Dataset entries
---------------

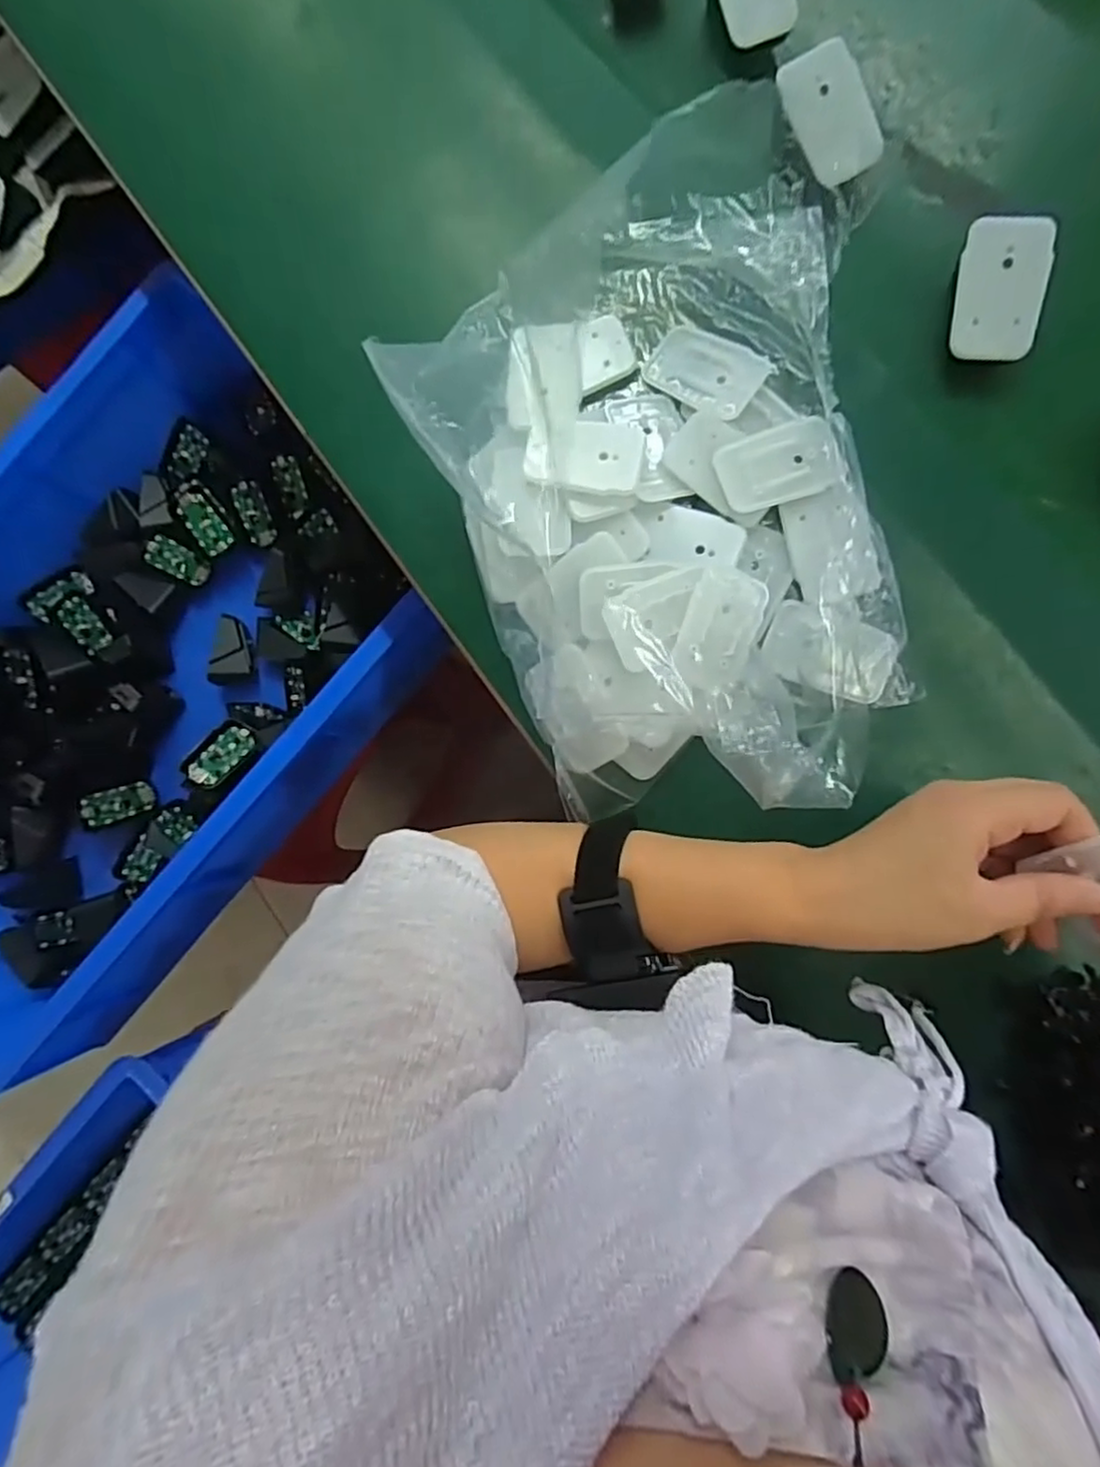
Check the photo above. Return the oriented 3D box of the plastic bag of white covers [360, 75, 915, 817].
[{"bbox_3d":[0.058,-0.140,0.381,0.242,0.057,0.366,-16,84,4],"label":"plastic bag of white covers"}]

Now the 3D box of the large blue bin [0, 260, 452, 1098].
[{"bbox_3d":[-0.405,-0.037,0.636,0.399,0.155,0.590,39,89,7],"label":"large blue bin"}]

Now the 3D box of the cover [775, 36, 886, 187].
[{"bbox_3d":[0.164,-0.359,0.390,0.040,0.004,0.069,-29,104,15],"label":"cover"}]

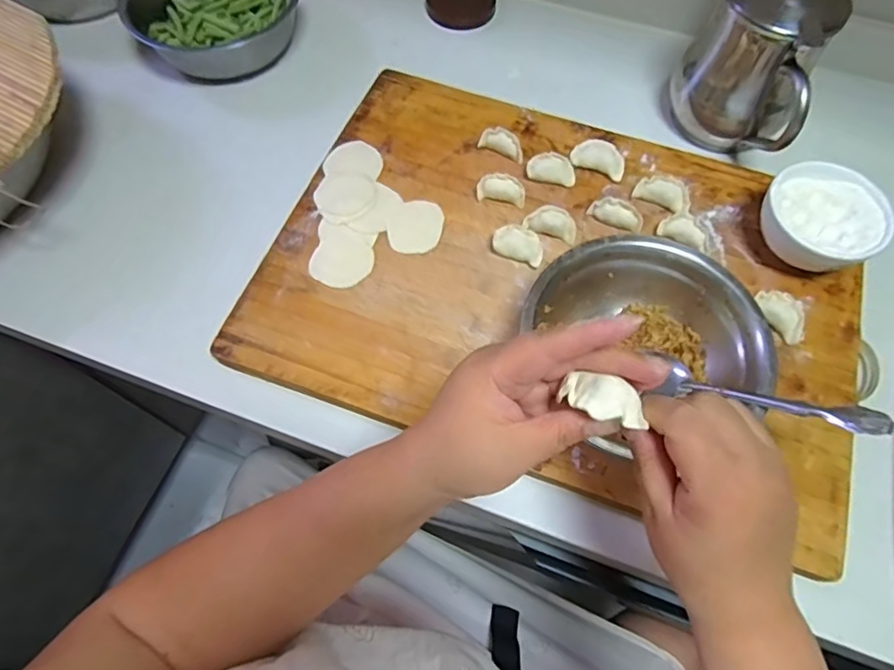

---------------

**Exercise**: Pictures aside, repeat every line of the data above exactly.

**Exercise result**:
Check the photo above. Return the oriented 3D box of the plastic bag of white covers [360, 75, 915, 817].
[{"bbox_3d":[0.058,-0.140,0.381,0.242,0.057,0.366,-16,84,4],"label":"plastic bag of white covers"}]

Now the 3D box of the large blue bin [0, 260, 452, 1098].
[{"bbox_3d":[-0.405,-0.037,0.636,0.399,0.155,0.590,39,89,7],"label":"large blue bin"}]

Now the 3D box of the cover [775, 36, 886, 187].
[{"bbox_3d":[0.164,-0.359,0.390,0.040,0.004,0.069,-29,104,15],"label":"cover"}]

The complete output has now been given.